眉目俊丽,一双略圆的乌黑杏仁眼尤其惹人喜爱,白皙的脸庞上晕着浅淡的红晕,呼吸也急促不平,见方喻看他,笑了一笑,伸手搂住方喻的脖子,就顺势一同倒进了柔软的软榻里。
方喻:“……?”
“许容哥哥,”那少年勾着方喻的脖子,道,“醒了就和我说说话吧,我听她们唱曲都听了两个时辰了,好没意思。”
不远处的美人指下一颤,拨了个错音,已经唱得沙哑的嗓子因为害怕被哽住了,房间里沉寂了片刻。
她抬起头,就看见那姿态舒懒的少年斜挑起眼望过来,圆圆的杏仁眼依旧带着笑,却看上去冷冷的。
美人颤了颤,更深地俯下头去,专心弹曲儿,不敢再乱看。
方喻被这少年贴得头皮发麻,于是一手按在他胸口,稍稍将人推开些许,蹙眉道:“崔竹。
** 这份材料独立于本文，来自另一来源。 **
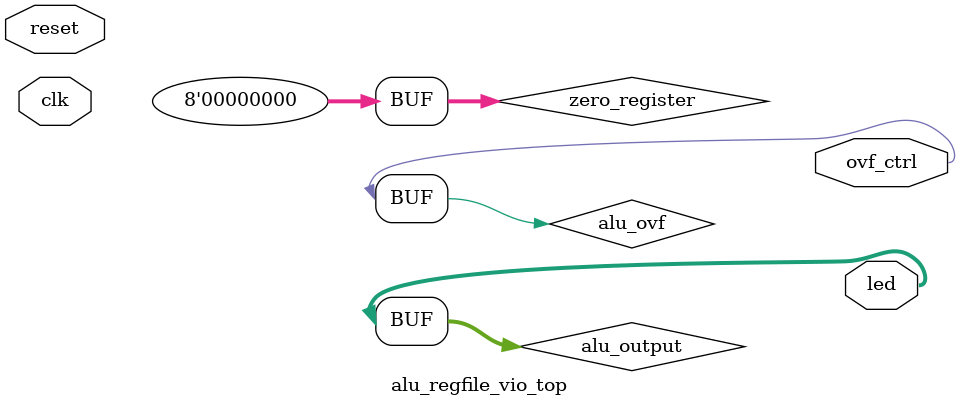
<source format=v>
`timescale 1ns / 1ps


module alu_regfile_vio_top(
    input clk,				// clock for vio and RegFile
    input reset,			// BTN0 for for reset
    output [7:0] led,		// add-on board led[5:0], + LD0, LD1
	output wire ovf_ctrl    // LD3
    );
    
    wire [7:0] alu_input1, alu_input2, alu_input2_instr_src;
    wire [7:0] alu_output;
    wire [2:0] ALUOp;
    wire       alu_ovf;
    wire       take_branch;

    wire RegWrite;	//Write enable

    wire [1:0] regfile_ReadAddress1;	//source register1 address
    wire [1:0] regfile_ReadAddress2;	//source register2 address
    wire [1:0] regfile_WriteAddress;	//destination register address
    wire [8:0] regfile_WriteData;		//result data
    wire [8:0] regfile_ReadData1;		//source register1 data
    wire [8:0] regfile_ReadData2;		//source register2 data
    
    wire ALUSrc1, ALUSrc2;
    reg [7:0] zero_register = 0;
	
	// Assign LEDs
    assign led = alu_output;
	assign ovf_ctrl = alu_ovf;

   // Instantiate RegFile module here

   // Instantiate Muxes here

   // Instantiate ALU module here
      
   // Instantiate VIO module here
   
endmodule

</source>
”
面前这个少年是当朝兵部尚书之子,名叫崔竹,是京城有名的纨绔子弟,今年年方十七。
大晋北临突厥,西毗魏国,三强鼎立格局已经持续了上百年,边境冲突稍显频繁,大晋境内倒还算繁荣稳定,养出了以崔竹为首的一帮纨绔二代。
家父是兵部尚书,亲姐姐是当朝皇后,崔竹自己就是皇上的小舅子,书也顾不上好好读了,成日带着一众纨绔赌酒投壶、游江纵马,每天就琢磨如何让找到更有趣的乐子。
最近崔竹的乐子就是许容。
方喻半撑起睡得酸软的身体,斜斜瞥了崔竹一眼,没说话。
许容今年开春就中了进士,殿试后御驾亲点,瞧他模样生得好,当场朱笔赐了个探花,封正七品翰林院编修,春分后上任。
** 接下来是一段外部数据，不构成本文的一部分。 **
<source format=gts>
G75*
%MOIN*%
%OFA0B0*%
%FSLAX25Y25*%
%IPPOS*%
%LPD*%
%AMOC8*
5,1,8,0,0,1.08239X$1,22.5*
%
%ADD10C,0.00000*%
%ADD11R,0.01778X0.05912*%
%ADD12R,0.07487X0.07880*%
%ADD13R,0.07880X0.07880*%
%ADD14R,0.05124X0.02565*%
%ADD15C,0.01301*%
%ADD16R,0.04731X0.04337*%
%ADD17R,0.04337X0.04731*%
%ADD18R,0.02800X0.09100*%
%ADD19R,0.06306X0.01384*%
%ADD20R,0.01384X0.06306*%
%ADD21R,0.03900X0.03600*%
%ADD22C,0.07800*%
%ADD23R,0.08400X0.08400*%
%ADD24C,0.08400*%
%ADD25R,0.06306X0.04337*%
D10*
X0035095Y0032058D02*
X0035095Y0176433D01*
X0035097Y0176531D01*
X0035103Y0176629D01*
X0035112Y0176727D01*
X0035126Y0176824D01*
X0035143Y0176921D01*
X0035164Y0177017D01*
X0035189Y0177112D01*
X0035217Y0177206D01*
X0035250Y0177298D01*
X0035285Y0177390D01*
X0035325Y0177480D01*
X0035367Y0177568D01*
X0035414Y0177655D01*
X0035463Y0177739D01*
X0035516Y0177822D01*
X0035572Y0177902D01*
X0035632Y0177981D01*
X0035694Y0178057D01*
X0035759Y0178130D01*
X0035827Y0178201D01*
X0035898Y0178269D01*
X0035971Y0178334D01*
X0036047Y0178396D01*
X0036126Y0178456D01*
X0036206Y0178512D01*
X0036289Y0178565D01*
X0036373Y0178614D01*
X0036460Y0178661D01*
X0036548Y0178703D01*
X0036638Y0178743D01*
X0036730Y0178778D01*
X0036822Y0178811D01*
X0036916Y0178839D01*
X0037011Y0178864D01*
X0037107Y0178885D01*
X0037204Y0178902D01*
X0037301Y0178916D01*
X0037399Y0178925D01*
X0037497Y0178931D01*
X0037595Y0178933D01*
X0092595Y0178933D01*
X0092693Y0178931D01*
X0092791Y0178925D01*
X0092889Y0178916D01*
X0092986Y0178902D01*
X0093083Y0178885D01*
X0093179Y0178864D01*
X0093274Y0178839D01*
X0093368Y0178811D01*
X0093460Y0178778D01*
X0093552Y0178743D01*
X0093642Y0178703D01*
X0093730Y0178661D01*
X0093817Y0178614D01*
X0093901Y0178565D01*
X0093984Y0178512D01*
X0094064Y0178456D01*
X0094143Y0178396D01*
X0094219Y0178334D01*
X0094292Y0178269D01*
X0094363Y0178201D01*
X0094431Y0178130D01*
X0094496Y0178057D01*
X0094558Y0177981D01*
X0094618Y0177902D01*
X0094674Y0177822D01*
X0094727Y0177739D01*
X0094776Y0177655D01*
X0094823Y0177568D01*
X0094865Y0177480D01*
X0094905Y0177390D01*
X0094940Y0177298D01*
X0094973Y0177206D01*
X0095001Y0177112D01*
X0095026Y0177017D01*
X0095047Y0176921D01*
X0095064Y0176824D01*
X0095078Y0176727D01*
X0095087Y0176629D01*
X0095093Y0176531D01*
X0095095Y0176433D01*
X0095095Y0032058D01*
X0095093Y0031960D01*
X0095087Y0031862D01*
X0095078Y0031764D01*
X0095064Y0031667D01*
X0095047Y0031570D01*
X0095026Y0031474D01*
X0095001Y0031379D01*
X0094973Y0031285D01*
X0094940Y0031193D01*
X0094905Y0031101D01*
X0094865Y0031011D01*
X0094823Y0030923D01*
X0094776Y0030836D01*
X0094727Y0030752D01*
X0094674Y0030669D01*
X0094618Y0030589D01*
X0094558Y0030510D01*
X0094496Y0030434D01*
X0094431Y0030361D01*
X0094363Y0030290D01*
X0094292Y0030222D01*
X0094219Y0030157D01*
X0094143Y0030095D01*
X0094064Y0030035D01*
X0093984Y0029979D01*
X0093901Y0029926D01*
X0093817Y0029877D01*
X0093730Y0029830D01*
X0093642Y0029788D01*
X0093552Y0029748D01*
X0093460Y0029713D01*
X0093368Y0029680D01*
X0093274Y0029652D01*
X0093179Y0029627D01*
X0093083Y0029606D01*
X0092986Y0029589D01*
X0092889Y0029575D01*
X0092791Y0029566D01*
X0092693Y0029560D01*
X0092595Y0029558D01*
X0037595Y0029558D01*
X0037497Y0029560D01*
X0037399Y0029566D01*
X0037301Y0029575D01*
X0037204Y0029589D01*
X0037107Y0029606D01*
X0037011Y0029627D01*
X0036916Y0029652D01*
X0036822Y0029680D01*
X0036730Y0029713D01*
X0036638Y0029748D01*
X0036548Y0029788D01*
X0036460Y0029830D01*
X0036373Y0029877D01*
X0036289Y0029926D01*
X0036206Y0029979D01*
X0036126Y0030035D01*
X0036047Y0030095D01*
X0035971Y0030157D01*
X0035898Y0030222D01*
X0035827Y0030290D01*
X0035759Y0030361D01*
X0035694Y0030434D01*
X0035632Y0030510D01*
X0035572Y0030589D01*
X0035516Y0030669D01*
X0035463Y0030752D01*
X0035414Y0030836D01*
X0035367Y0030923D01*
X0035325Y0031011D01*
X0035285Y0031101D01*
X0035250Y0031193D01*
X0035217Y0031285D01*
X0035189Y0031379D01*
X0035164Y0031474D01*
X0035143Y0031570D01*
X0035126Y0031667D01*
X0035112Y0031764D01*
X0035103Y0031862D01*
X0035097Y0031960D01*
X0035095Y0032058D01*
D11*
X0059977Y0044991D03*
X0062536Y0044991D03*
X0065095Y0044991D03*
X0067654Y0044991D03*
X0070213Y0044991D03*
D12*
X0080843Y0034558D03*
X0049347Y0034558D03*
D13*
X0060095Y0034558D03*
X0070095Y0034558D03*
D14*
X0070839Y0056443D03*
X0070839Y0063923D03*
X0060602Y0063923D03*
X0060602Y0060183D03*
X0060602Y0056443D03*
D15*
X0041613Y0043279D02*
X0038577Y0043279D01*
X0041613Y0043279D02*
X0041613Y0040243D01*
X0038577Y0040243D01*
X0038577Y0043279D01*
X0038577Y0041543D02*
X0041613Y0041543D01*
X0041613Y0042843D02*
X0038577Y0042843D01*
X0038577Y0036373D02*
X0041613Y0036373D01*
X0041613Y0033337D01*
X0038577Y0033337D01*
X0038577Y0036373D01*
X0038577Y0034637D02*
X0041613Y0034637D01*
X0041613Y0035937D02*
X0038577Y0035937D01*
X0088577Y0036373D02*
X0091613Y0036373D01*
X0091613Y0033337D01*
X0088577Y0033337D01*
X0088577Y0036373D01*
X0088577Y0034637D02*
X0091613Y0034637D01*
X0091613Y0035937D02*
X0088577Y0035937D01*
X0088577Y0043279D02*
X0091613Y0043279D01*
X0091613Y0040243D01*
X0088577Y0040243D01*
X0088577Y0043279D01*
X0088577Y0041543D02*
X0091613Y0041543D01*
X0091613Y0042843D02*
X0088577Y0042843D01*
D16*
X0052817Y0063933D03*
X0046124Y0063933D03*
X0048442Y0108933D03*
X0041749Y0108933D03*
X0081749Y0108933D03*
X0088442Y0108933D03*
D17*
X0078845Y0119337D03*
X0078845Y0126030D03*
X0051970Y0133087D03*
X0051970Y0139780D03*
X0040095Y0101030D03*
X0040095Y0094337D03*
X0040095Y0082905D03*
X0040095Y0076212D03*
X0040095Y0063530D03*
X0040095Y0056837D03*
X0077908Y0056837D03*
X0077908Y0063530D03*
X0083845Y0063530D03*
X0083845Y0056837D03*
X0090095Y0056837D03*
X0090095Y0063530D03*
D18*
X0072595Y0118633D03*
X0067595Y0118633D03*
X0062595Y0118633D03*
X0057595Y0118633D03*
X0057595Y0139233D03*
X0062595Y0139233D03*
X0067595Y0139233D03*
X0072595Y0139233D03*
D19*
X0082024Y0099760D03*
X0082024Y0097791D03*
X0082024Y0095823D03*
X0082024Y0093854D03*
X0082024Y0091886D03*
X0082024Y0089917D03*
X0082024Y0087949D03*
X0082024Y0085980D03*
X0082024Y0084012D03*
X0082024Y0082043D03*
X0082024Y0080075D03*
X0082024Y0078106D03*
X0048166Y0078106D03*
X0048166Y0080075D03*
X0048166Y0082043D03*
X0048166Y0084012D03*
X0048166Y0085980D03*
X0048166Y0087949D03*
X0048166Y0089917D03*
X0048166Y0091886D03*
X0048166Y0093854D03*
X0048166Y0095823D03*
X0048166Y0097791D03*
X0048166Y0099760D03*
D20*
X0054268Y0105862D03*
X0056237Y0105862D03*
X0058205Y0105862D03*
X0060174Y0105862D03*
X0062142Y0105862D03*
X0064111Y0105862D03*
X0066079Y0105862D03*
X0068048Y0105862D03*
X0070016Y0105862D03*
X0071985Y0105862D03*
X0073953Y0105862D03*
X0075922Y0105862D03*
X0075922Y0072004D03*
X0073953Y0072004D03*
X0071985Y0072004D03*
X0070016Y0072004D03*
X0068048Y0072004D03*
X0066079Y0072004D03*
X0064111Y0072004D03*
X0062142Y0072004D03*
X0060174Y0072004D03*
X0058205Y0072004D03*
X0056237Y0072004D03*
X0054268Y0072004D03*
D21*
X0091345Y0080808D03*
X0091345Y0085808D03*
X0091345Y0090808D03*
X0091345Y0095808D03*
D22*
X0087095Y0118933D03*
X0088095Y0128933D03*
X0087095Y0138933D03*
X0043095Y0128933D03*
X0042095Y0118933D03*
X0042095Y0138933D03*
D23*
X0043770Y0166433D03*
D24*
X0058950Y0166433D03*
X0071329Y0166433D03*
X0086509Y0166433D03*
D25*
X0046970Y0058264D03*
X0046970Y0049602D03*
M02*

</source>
今天是殿试后第三天,许容应崔竹之约,来京城有名的风月之地“留花楼”饮酒,现在已经是第二天早上了。
换句话来说,许容这个新科探花郎,还没上任,就被纨绔少公子崔竹带着在留花楼醉生梦死一宿,也跟着半只脚踏入了纨绔圈内,可谓意志非常之不坚定。
崔竹伸手从旁边的矮榻上取了冷茶,递过来要亲自喂人喝,方喻面容一偏,避开他的手,语气淡淡:“不用,我准备走了。”
“这就走了?”
崔竹站起来,宽大的棠色外袍松松垮垮挂在他身上,内里是一件做工精良的纯白里衣,衬得他脸嫩生生的,透着股不解世事的天真:“是不是听曲儿听腻了?我叫人换样新鲜玩意过来?”
方喻从软榻上起身,随手整理了一下衣袍。
绣着细纹的衣摆处沾了果酒,污渍擦不掉了,衣带子也不知道被谁扯断,落了半截在榻上。方喻用手将乌黑的长发束起,手心蹭过脸颊,摸了一道艳红的胭脂。
方喻秀丽的眉心拧起。
“啧。”崔竹原本懒洋洋倚在一边欣赏,见方喻神色不耐烦,于是起身说道:“许容哥哥别生气,这是我不小心弄的,那些卑贱的下人没有碰过你。”
他顿了顿,嗓音低了些许:“我见许容哥哥唇色娇艳,不知是不是比胭脂更美,一时不察,竟用那女子用的东西涂了些在哥哥脸上。”
崔竹抽出块干净的素色手帕来,沾了冷茶,歉意地靠近方喻,小心将那点脂粉擦干净。
方喻垂着睫看他动作,崔竹抬起眼,就望进那双较常人不同的、色泽如浓蜜的眸子里。
新科探花郎长得极好,这是近日京城里盛传的八卦。但依遍阅美人色的崔竹来看,许容全身上下生得最漂亮的,就是这一双明眸。
似含情却无情,雾蒙蒙又清凌凌。
崔竹认识了许容三天,此刻终于有些酒意上头的感觉。
“好了。”他松手离开方喻的脸,后退半步,仔细打量片刻,满意道:“现在可以了。”
方喻抿了下唇,尝到点馥郁的香气。崔竹应该在他唇上留了点东西,但故意没擦掉。